Mr. Nemmers was married in Tete des Morts, July 5, 1876, to Miss Lizzie Manders, the ceremony that made them one being performed in St. Donatus' Church. Their marriage has been blessed to them by the birth of six children - Kate, Annie (deceased), John C., Michael, Maggie and Theressa. Mrs. Nemmers is a native of this county, born in Prairie Spring Township Sept. 24, 1858, being the eldest of eleven children in the family of John P. and Catherine (Hentges) Manders, natives of Luxembourg, Germany, the former born in the village of Sandveiler, Sept. 24, 1829, and the latter born in 1827. Mathias Manders, Mrs. Nemmers' paternal grandfather, was a stone mason in the old country, and after his migration to this country in 1850, he became a farmer, locating in Prairie Spring Township, where he operated a 200-acre farm until his decease.

The father of our subject came to America in 1850, and engaged in farming.
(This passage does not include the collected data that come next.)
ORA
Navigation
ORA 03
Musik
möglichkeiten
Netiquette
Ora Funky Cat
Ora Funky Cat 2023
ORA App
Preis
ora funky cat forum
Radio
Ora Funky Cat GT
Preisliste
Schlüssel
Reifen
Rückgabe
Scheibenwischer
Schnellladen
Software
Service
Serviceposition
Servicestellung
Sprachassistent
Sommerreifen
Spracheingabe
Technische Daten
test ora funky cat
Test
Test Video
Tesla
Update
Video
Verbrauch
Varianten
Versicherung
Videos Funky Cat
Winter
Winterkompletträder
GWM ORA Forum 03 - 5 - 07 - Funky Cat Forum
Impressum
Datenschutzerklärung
In December, 1864 he entered the army as a member of the 8th Iowa Infantry, was mustered in at Clinton, and sent to New Orleans. He took part in the expedition against Spanish Fort, and on the third day of the siege, while on picket duty, was shot in the hand, was sent to the hospital, and remained there until the war was over, when he was mustered out at Clinton. He resumed farming, and owns and operates 183 acres of land. He is a Democrat in politics, and has taken an active part in the administration of public affairs, having served as Township Trustee, School Director, and Assessor of his Township. Theodore Hentges, Mrs. Nemmers' maternal grandfather, lived in Germany until 1857, when he emigrated to the United States, and located in Prairie Spring Township, with whose agricultural interests he was identified until his demise.

Mr. Nemmers has acquired a valuable property by the exercise of those characteristics that mark him as a man of unusual sagacity, penetration, and far-reaching forethought, and underlying all these traits are those high principles that have gained him the trust and respect of his fellow-citizens to an eminent degree. He has been an incumbent of all the highest and most responsible local offices. He was Mayor one year, was Township Treasurer, Secretary, and also Director of the School Board, served as a member of the Town Council three years, has been Assessor two years, has served as Township Collector since 1876, is Notary Public (his sixth year in that office), and was Justice of the Peace for six years until his resignation. He is a man of earnest religious views, is still true to the faith in which he was bred, and is an active member of St. Theresa's Catholic Church, of which he is a trustee. In him the Democratic party of Jackson Coiunty finds one of its leaders; he has been a member of the Democratic Central Committee, and has been a delegate to County and State conventions for the last twelve years, and also a delegate to the Judiciary Convention of this Judiciary district.